Rettaliata Engineering Center, Room 104 10 West 32nd Street Chicago, IL 60616
Headshot of Ian Abraham, assistant professor of mechanical engineering at Yale University.

The Department of Mechanical, Materials, and Aerospace Engineering presents their spring 2024 seminar series featuring guest speaker Ian Abraham, assistant professor of mechanical engineering with courtesy appointment in the computer science department at Yale University, who will present, “Optimality and Guarantees in Robotic Exploration.” This seminar is open to the public and will take place on Wednesday, April 17, 2024, from 3:30–4:30 p.m. in room 104 of the Rettaliata Engineering Center.

Abstract

Guaranteeing effective exploration is a vital component in the success of robotic applications in ocean and space exploration, environmental monitoring, and search and rescue tasks. This talk presents a novel formulation of exploration that permits optimality criteria and performance guarantees for robotic exploration tasks. We define the problem of exploration as a coverage problem on continuous (infinite-dimensional) spaces based on ergodic theory and derive control methods that satisfy optimality and guarantees, such as asymptotic coverage, set-invariance, time-optimality, and reachability in exploration tasks. Last, we demonstrate successful execution of the approach on a range of robotic systems. 

Biography

Ian Abraham is an assistant professor in mechanical engineering with courtesy appointment in the computer science department at Yale University. His research group is focused on developing real-time optimal control methods for data-efficient robotic learning and exploration. Before joining Yale, he was a postdoctoral researcher at the Robotics Institute at Carnegie Mellon University in the Biorobotics Lab. He received his PhD. and M.S. degrees in mechanical engineering from Northwestern University and his B.S. in Mechanical and Aerospace Engineering from Rutgers University. During his Ph.D., he also worked at the NVIDIA Seattle Robotics Lab where he worked on robust model-based control for large parameter uncertainty. 

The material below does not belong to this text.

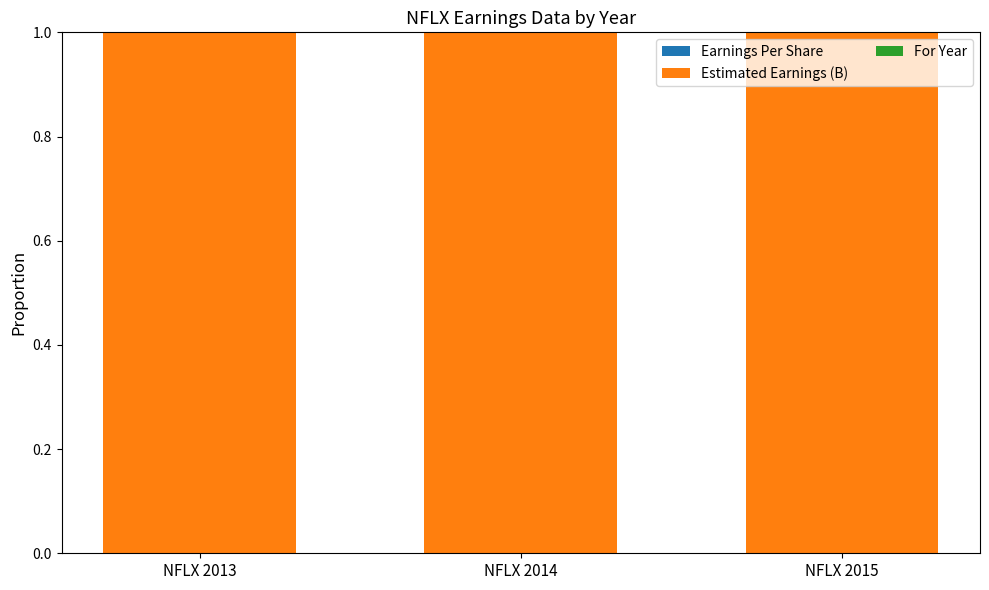

True or false: Earnings Per Share has a value of 0.0 at NFLX 2014.

True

  His research interest lies at the intersection of robotics, optimal control, and machine learning with a focus on developing real-time embedded software for exploration and learning. He is the recipient of the 2023 Best Paper Award at the Robotics: Science and Systems conference, the 2019 King-Sun Fu IEEE Transactions on Robotics Best Paper award, the Northwestern Belytschko Outstanding Research award for his dissertation, and the 2023 NSF CAREER Award.